Dans l’explication des textes français, nos poésies patriotiques sont le prétexte de servir d’exemple à notre "présomption". Le Conscrit de 1813, d’Erckmann-Chatrian, qui débute par des pages à la gloire de Napoléon Ier, donne lieu à une comparaison entre le grand Empereur et le vaincu de 1870. Il faudrait tout citer de cette substantielle causerie et la place nous est limitée.

Dans sa conclusion, M. Barlet a lu des passages d’une lettre de M. Clemenceau et des passages de la lettre pastorale de Mgr Julien, évêque de Boulogne. Il a montré comment, en face de l’ennemi encore dressé, l’Union sacrée est, non pas désirable, mais réelle.

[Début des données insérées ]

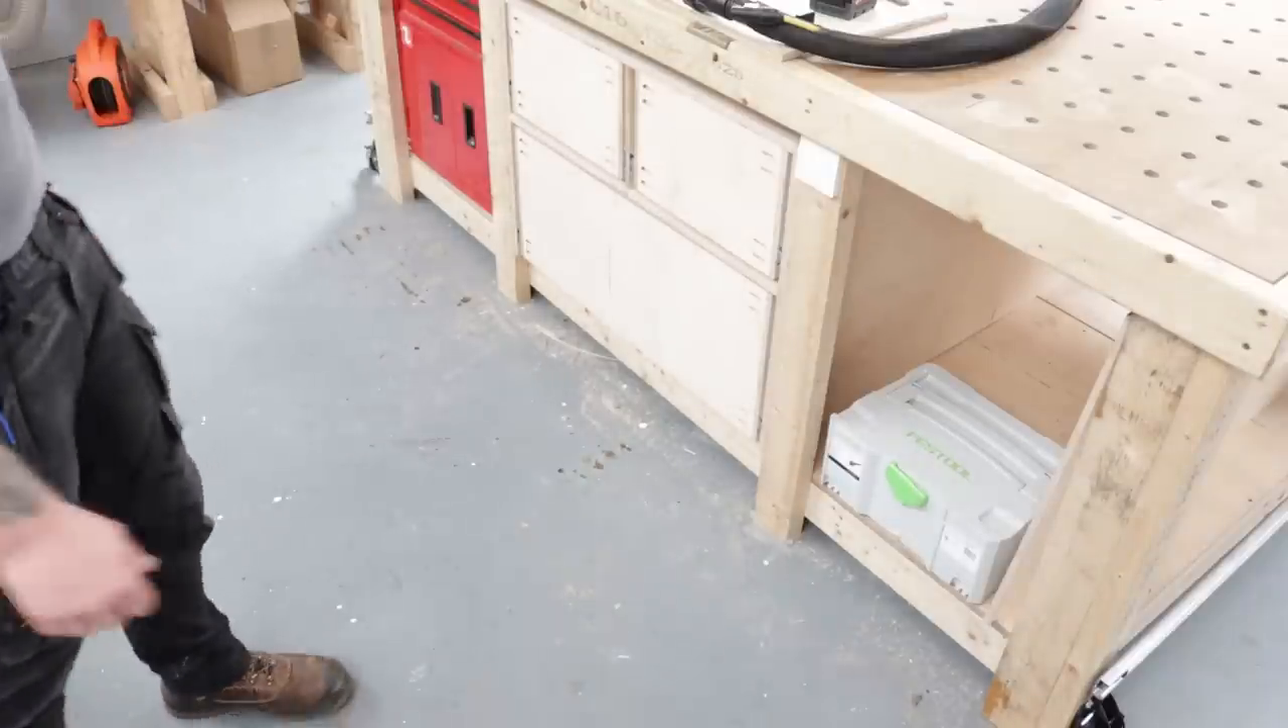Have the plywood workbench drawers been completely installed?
Yes.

Il a lu aussi quelques lignes du discours de Guillaume II lors de son entrée orgueilleuse à Jérusalem et a montré combien l’éloquence aux allures pacifistes et généreuses du Kaiser contrastait avec la fourberie de ses intentions réelles.

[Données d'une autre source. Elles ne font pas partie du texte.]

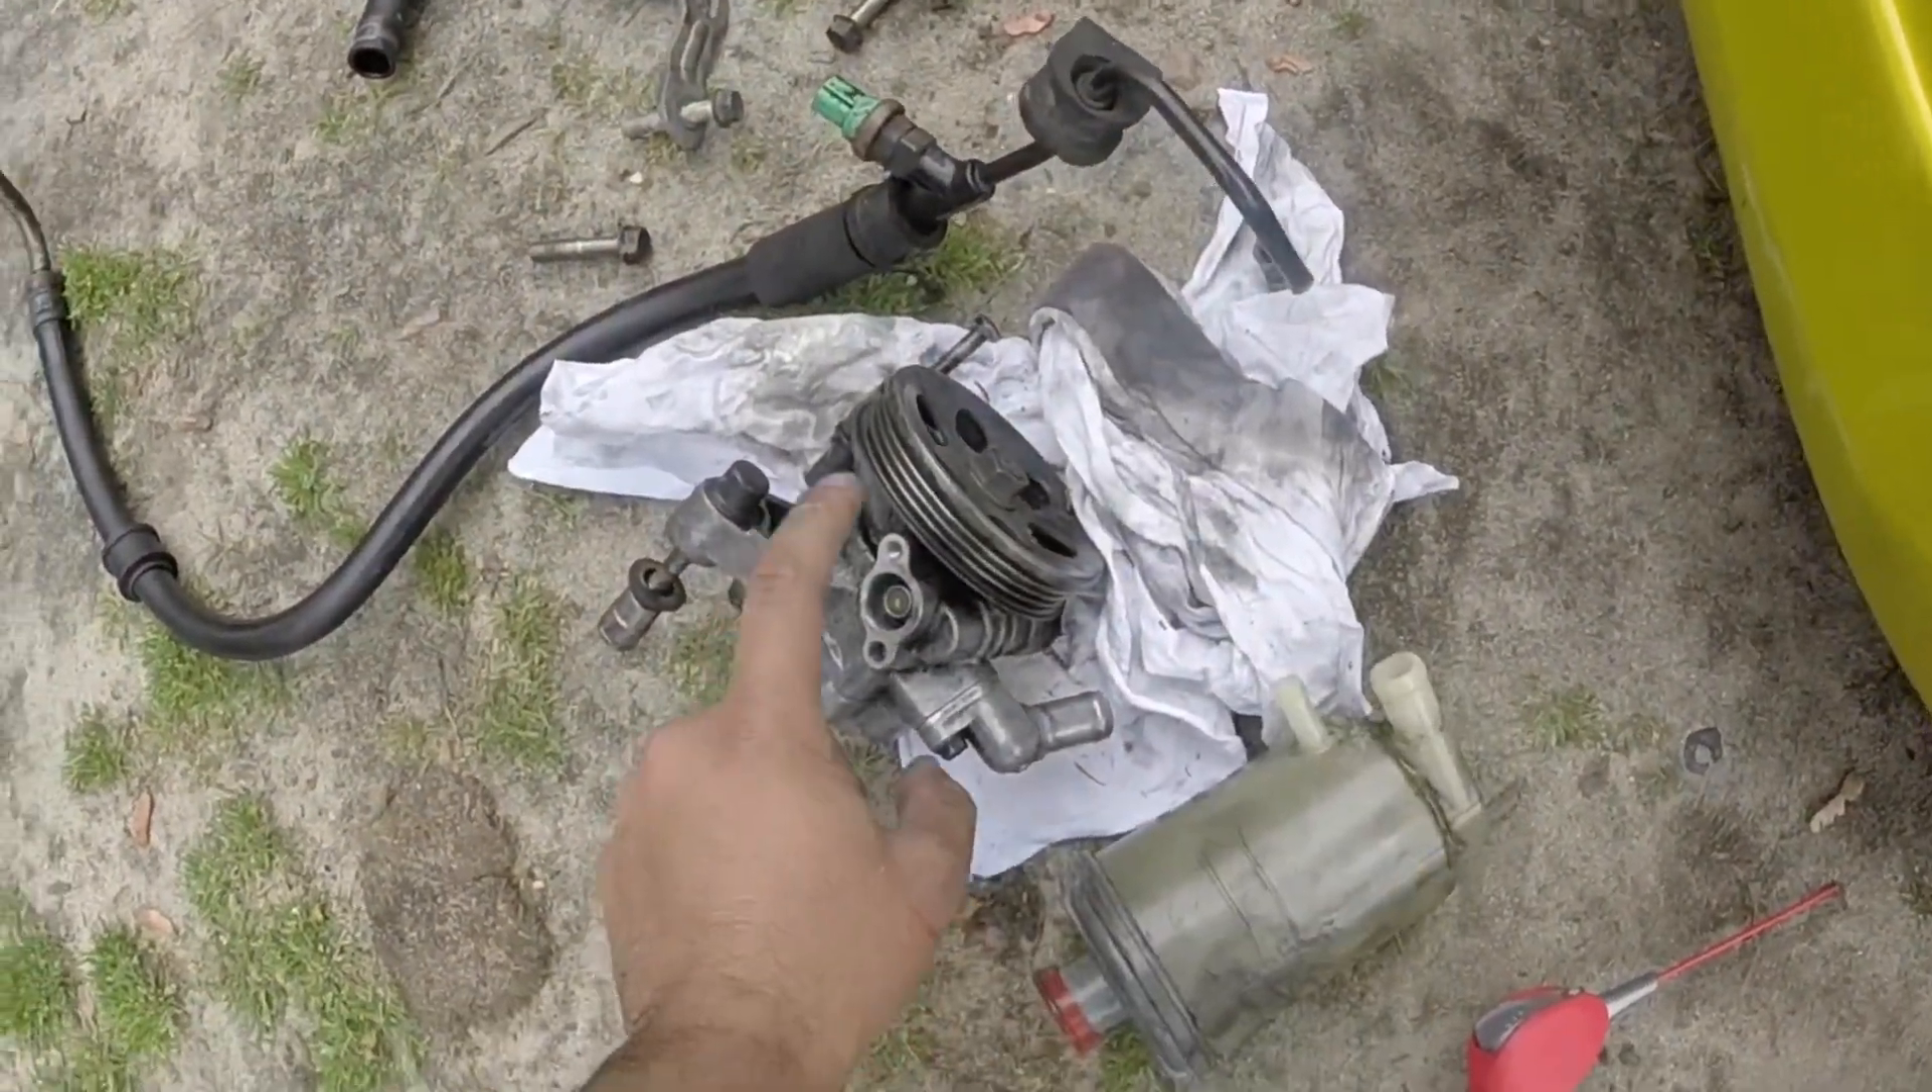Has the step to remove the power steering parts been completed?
Yes.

Faisant ressortir la haute pensée morale de la prise de Jérusalem, d’où sont parties les préceptes supérieurs "Aimez-vous les uns les autres" et "Paix sur la terre aux hommes de bonne volonté", il a conclu qu’il fallait conserver toute sa vigilance même – et surtout – après la guerre, en face d’un peuple qui ne désarmera pas, même battu, qui continuera à être obstinément prolifique, et il a fait applaudir cette péroraison : "On ne fera taire la voix des capons que par les chansons des berceaux".

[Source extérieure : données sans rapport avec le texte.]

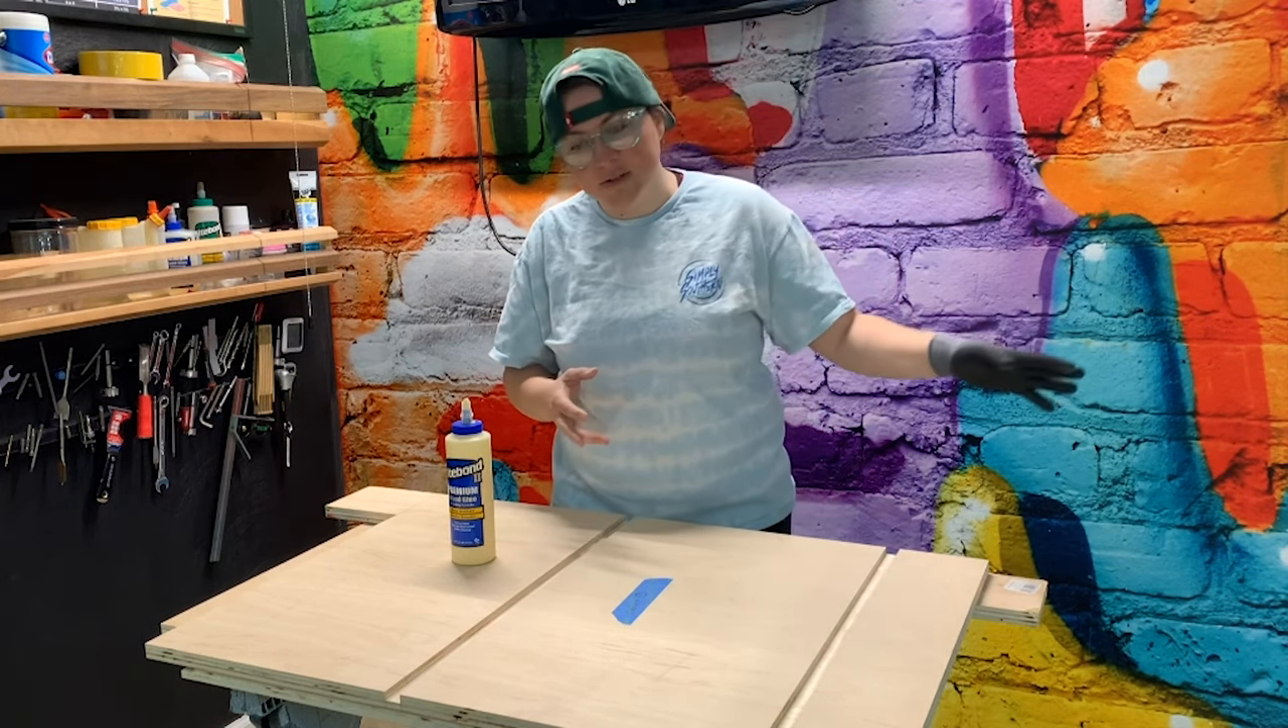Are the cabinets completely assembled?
No.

L’ovation faite aux orateurs leur a montré qu’ils ont été compris. […]

Il est à souhaiter d’autre part que des manifestations telles que celles dont nous venons de donner le compte rendu se renouvellent souvent partout où cela sera possible. Ainsi seront mises en lumière comme le demande le ministre de l’Instruction publique :

  1. la nécessité, contestée avec perfidie par nos ennemis, où nous nous sommes trouvés d’accepter une guerre que nous n’avons pas voulue ;
  2. les crimes et dévastations dont les Allemands se sont rendus coupables ;
  3. l’effort de tous nos Alliés pour défendre la cause de la justice et de l’humanité, effort nié ou volontairement déprécié par ceux qui se font, en cette occasion, les auxiliaires de l’ennemi ;
  4. l’impossibilité pour nous de déposer les armes avant d’avoir obtenu la victoire réparatrice, qui ne saurait être douteuse si l’on compare les forces en présence ;
  5. les raisons d’accepter sans récriminations les restrictions imposées dans l’ordre économique par le simple bon sens et la plus élémentaire prévoyance ;
  6. l’importance de plus en plus grande de la production agricole, industrielle, commerciale qui assure par surcroît un bénéfice considérable à quiconque travaille ;
  7. l’utilité de l’épargne individuelle pendant la période de gros salaires et des gros bénéfices en vue du retour à la vie normale, alors que ceux qui n’auront pas su économiser risqueront de se trouver sans la gêne.

Disons enfin qu’ont été distribués par les conférenciers les tracts édités par "La Conférence au Village" (4 rue Sainte-Anne à Paris), dont les titres seuls sont déjà une indication : Ce que voudrait l’Allemagne… Ce que nous n’acceptons jamais. – La liberté et la paix allemande. – N’oubliez pas !

Nous n’oublierons pas ! 

F. L.

La France du Nord, jeudi 19 décembre 1917. Archives départementales du Pas-de-Calais, PG 16/96.

Notes

[ note 1] La France du Nord, jeudi 19 décembre 1917. Archives départementales du Pas-de-Calais, PG 16/96.